- Yield: 16 - 24 meatballs
- Prep Time: 1h 30 min
- Cook Time: 30 minutes
Tender Juicy Meatballs
I always loved meatballs. Not necessarily the perfectly round shape, they typically come in here in America, but the flatter German version that is often served with mashed potatoes, rich creamy gravy, and some form of vegetables. When I saw my mom making them, I always pestered her to make extras, so I could have some of them cold for snacking or a sandwich. And until today, this is probably my preferred way of eating meatballs: directly out of the fridge with a feeling of guilt and satisfaction.
There are many ways to stray from this recipe and I have in the past. But it's the basic one, I always come back to and where my journeys into the land of undiscovered meatball flavors start from. A great variation is using equal parts pork, beef, and veal in a meatball. Resulting in a little more elegant and refined result. I'm not a fan of all beef, mostly because it lacks the juicy bite the pork adds. However, you can substitute ground turkey for the meat and still get a delicious result (just don't use all white turkey, meatballs need some fat to be tasty).
The meat mixture is also great as filling for all kinds of tasty treats, most notably the original Swabian Maultaschen. My latest try was to stuff egg roll wrappers with it, roll them up, fry them and then bake at 400° F to finish cooking the meat.
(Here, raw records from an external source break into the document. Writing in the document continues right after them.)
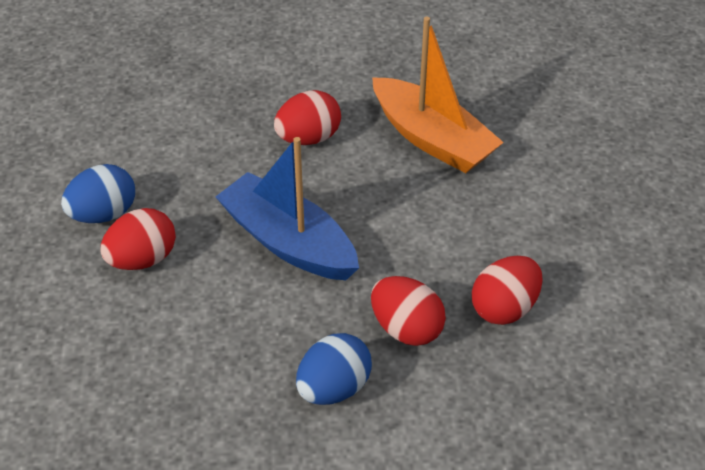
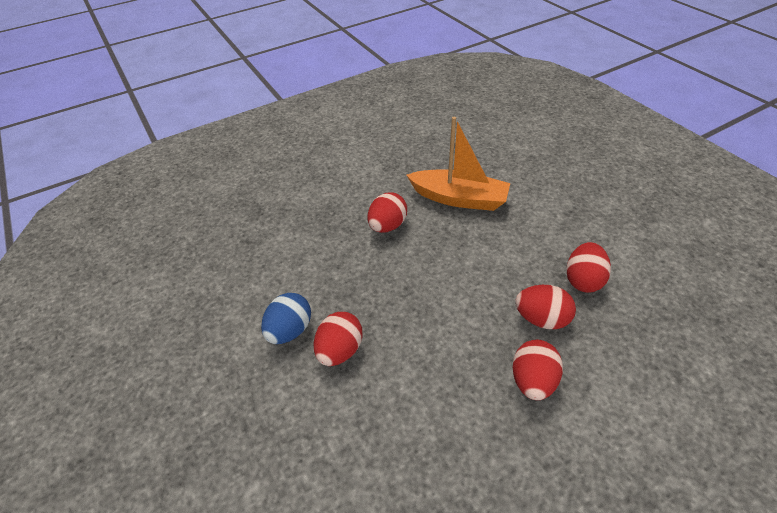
camera: 25 degrees left, 0 degrees up
(289, 242) = (426, 295): blue boat -> none
(333, 388) = (532, 381): blue egg -> red egg

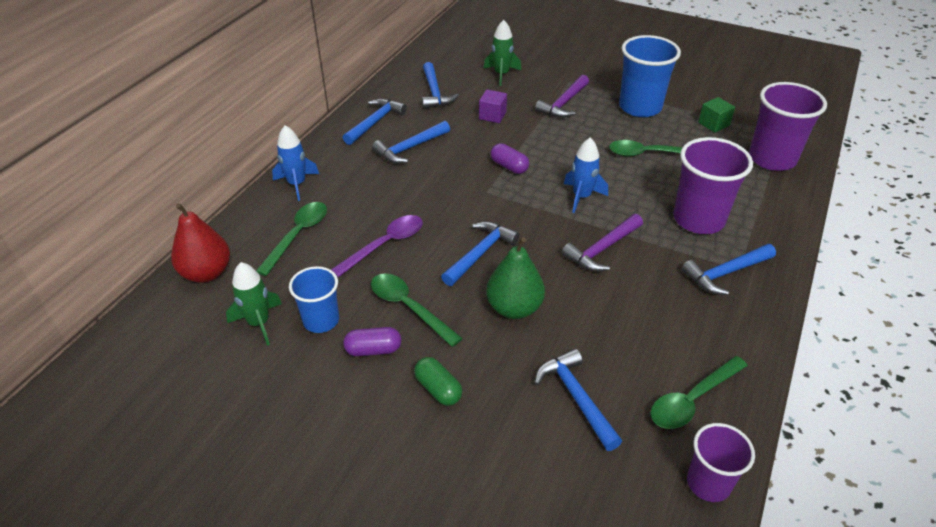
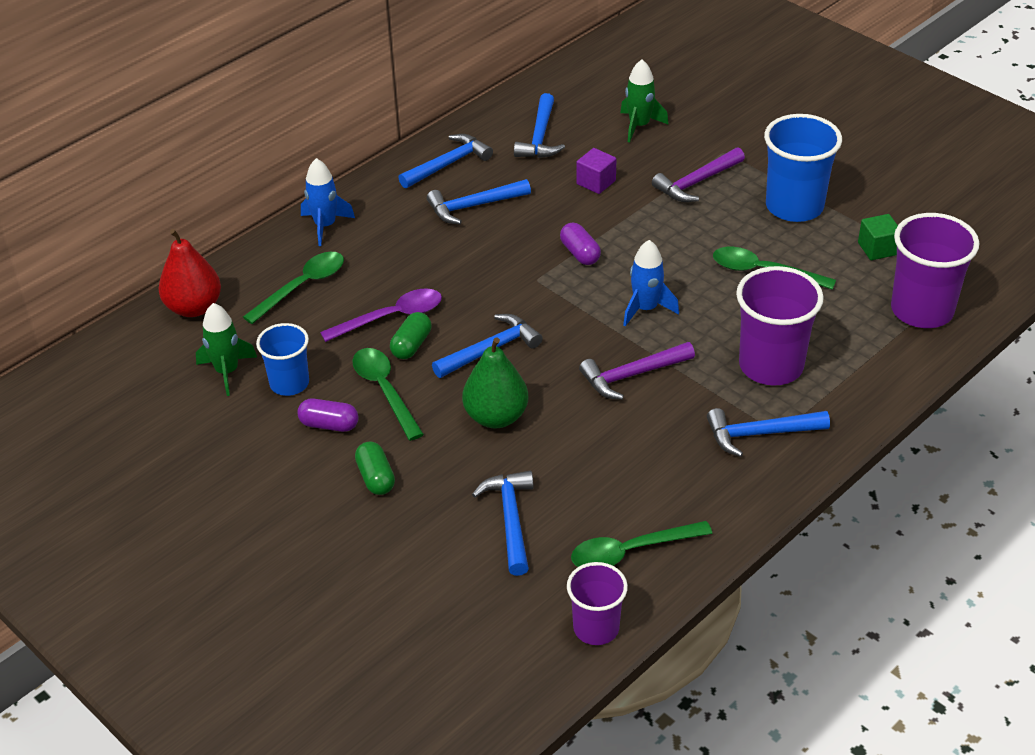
camera: 20 degrees right, 0 degrees up
(413, 264) = (411, 345): none -> green capsule

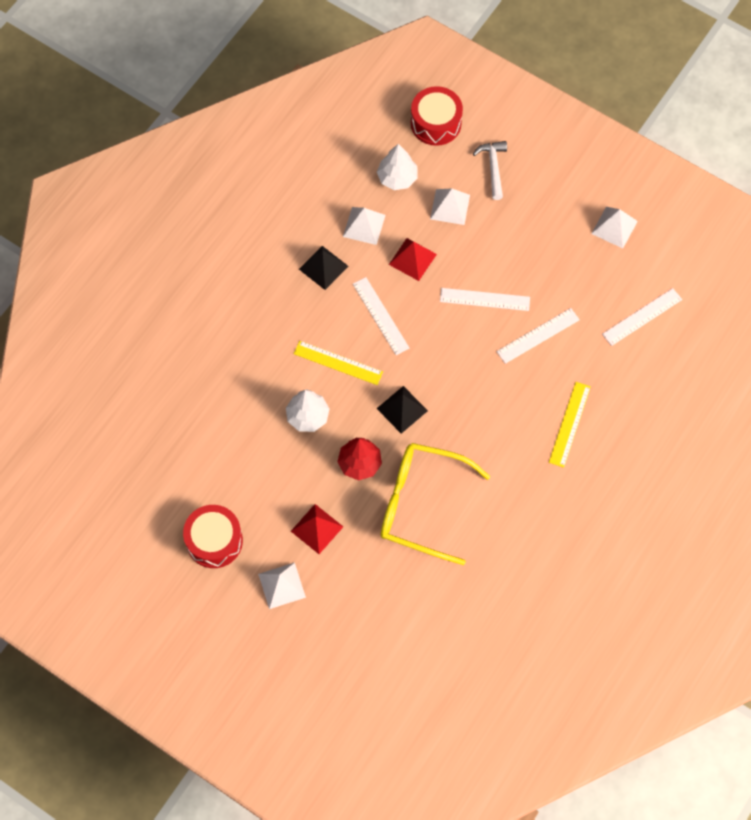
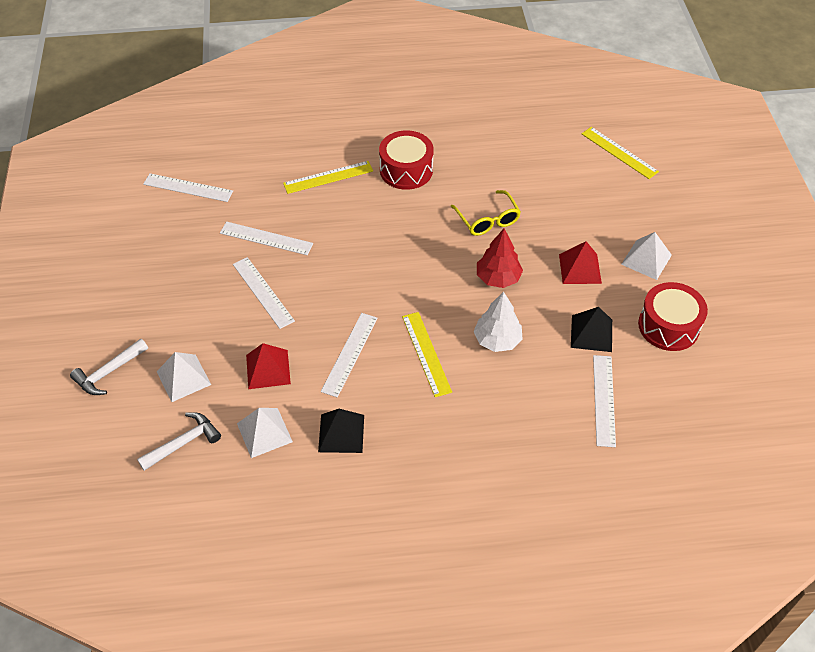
camera: 130 degrees left, 15 degrees down
(201, 441) = (604, 400): none -> white ruler
(397, 178) = (184, 442): white tree -> white hammer
(402, 409) = (422, 282): black pyramid -> black pyramid (591, 333)
(404, 678) = (619, 152): none -> yellow ruler
(421, 504) = (487, 220): yellow glasses -> yellow glasses, size x0.55
(436, 123) = (87, 454): red drum -> red drum (406, 170)
(614, 227) = (109, 250): white pyramid -> none

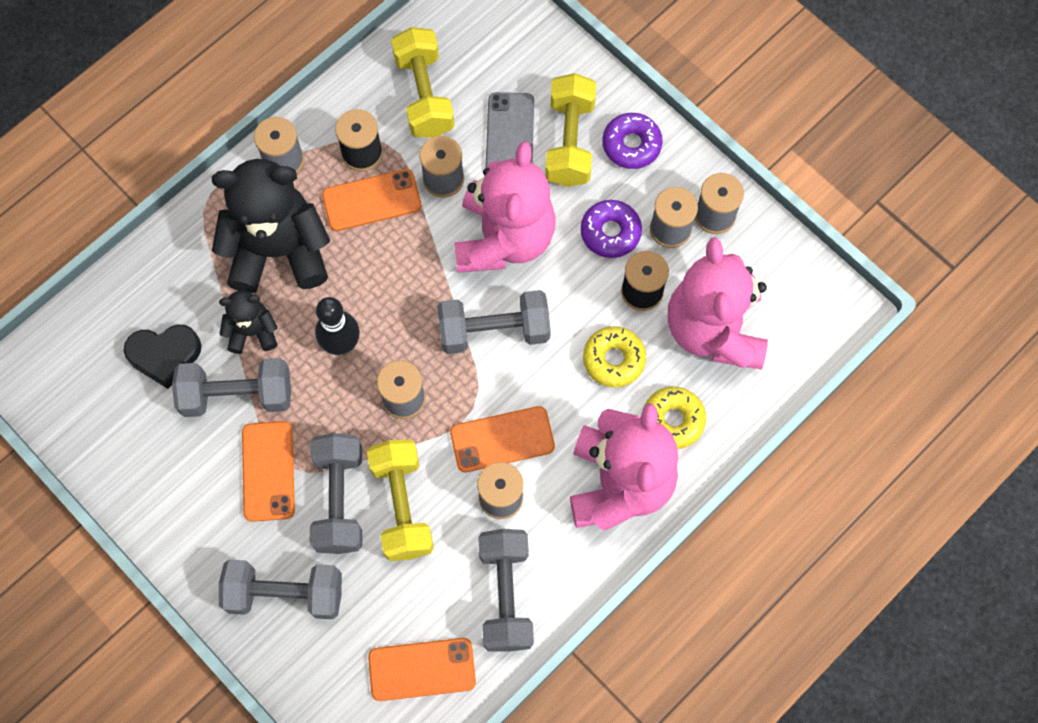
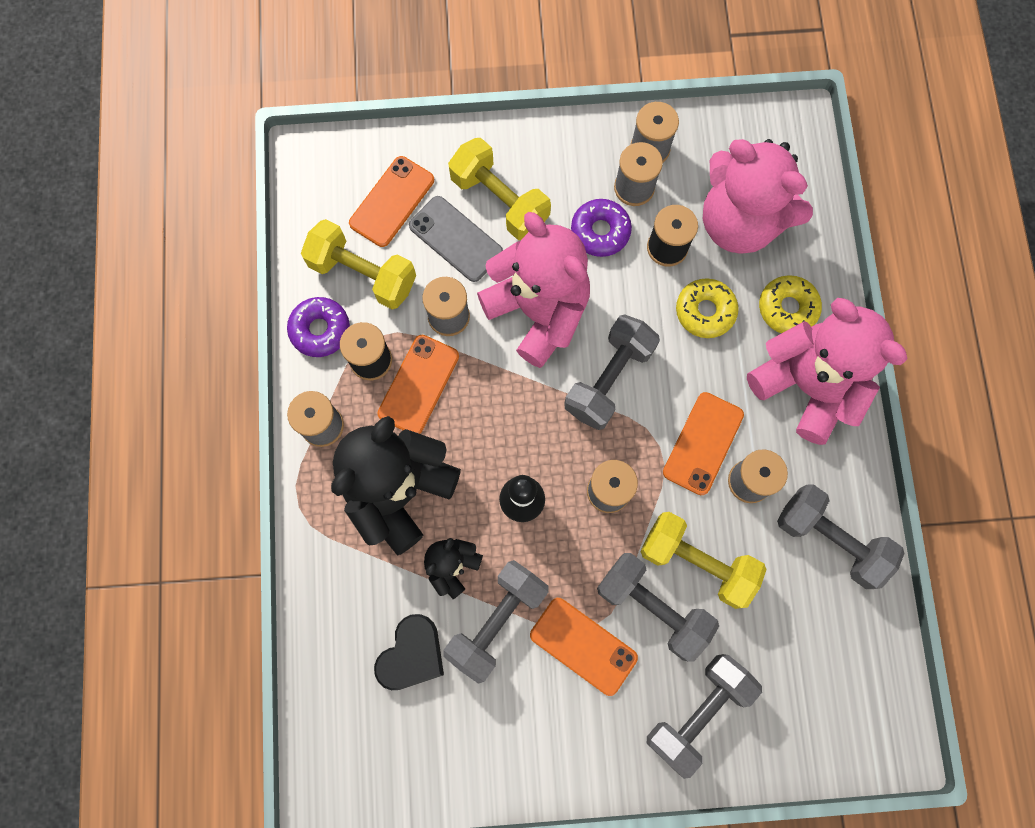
camera: 50 degrees left, 5 degrees up
(422, 669) = (842, 651): orange phone -> orange phone (392, 202)
(631, 145) = (541, 159): purple donut -> purple donut (320, 330)

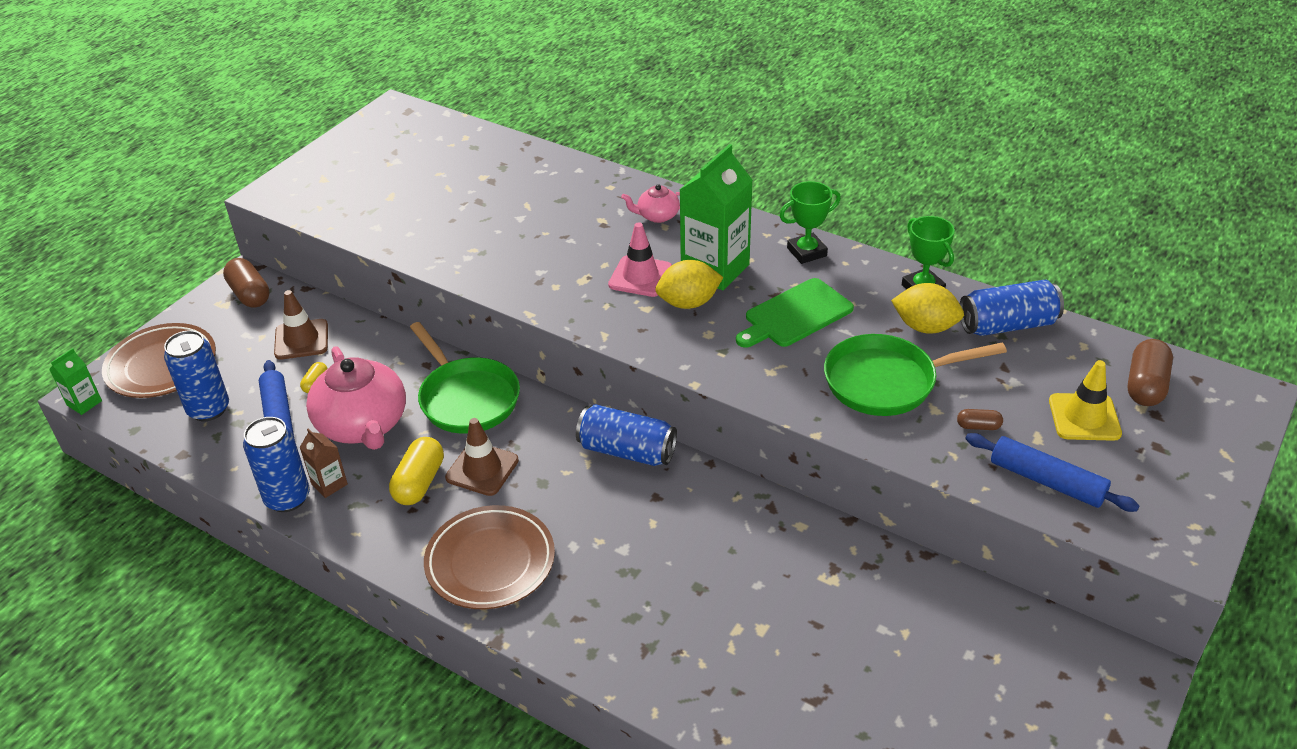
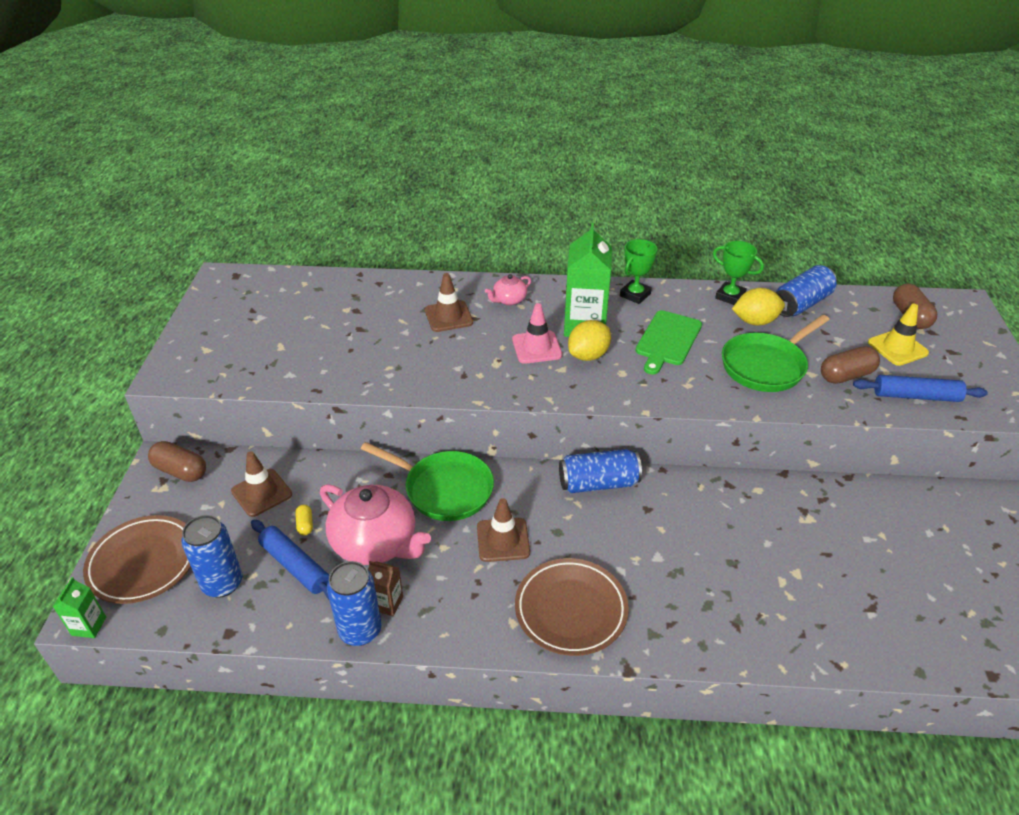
camera: 30 degrees left, 0 degrees up
(419, 482) = (462, 571): yellow capsule -> none
(578, 215) = (448, 316): none -> brown traffic cone
(978, 426) = (846, 375): brown capsule -> brown capsule, size x1.92

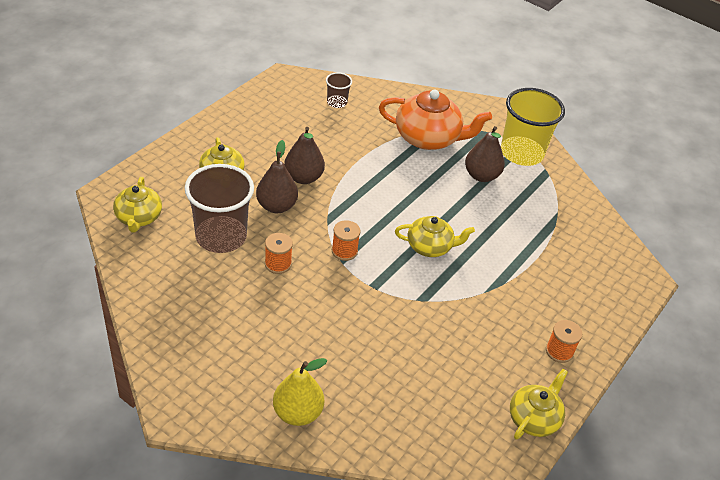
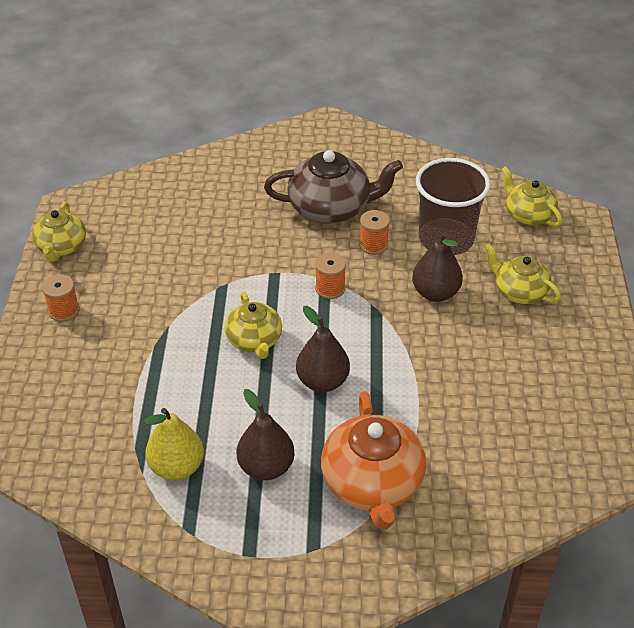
camera: 150 degrees right, 0 degrees up
(275, 315) = (331, 208): none -> brown teapot
(297, 413) = (248, 161): yellow pear -> yellow pear (177, 467)
(303, 177) = (447, 338): brown pear -> brown pear (322, 381)
(337, 102) = (528, 464): brown cup -> none
(428, 138) = (372, 484): orange teapot -> orange teapot turned 75 degrees counterclockwise
(430, 247) = (254, 340): yellow teapot -> yellow teapot turned 75 degrees counterclockwise
(521, 153) = (240, 542): yellow cup -> none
The result was perfect drunk finger food and didn't last for a very long time.
- Ground Chuck - 1 pound
- Ground Pork - 1 pound
- Kaiser Rolls - 2, cut into 1/2 inch cubes
- Italian Parsley - 1/4 cup, minced
- Sweet Onion - 1, finely diced
- Garlic - 2 gloves, minced
- Butter - 2 tbsp
- Whole Milk - 1/2 - 3/4 cups
- Dijon Mustard - 1 tbsp
- Eggs - 2, large
- Salt - 1 tbsp
- Black Pepper - 2 tsp
- Hungarian Paprika - 1 tsp
- Nutmeg - 1/4 tsp
- Cut the rolls into small cubes, about 1/2 inch size and put into a large glass or metal bowl.
- In a pan, melt the butter, add onions, gralic, a pinch of salt and pepper, and saute on low heat until translucent.
- Add the milk to the onions, heat for another minute and pour the mixture over the bread. The mixture shouldn't be soaking wet but the bread should soak up all the milk. Start with the smaller amount and work your way up. Depending on how dry your bread is, it might take an entire cup.
- Mince the parsley and add to the bread mixture, together with the salt, pepper, paprika, mustard, and nutmeg and stir to combine.
- Mix in the meats and the two eggs, make sure both are at room temperature.
- Put some plastic wrap directly onto the meat and refrigerate for 1 hour, so everything can melt together and the eggs start the binding process.
- If you're uncertain about the seasoning but don't like the idea of eating raw ground meat, take a small amount of the meat mixture and cook it in a pan to taste it. Adjust seasoning if necessary.
- Form meatballs of equal size. I typically use an ice cream scoop to make sure, they are evenly sized and thus cook at the same time.
- You can either cook the meatballs in a nonstick pan, browning on all sides, or bake them in a 400° Fahrenheit oven until done.
- I put the surplus into the freezer, neatly set on a baking sheet. Once they're frozen solid, pop them into a freezer bag or vacuum seal them with a food saver.
- Tastes great with spaghetti and marinara sauce, on a sandwich, in a salad, on its own as snack, and in many other ways.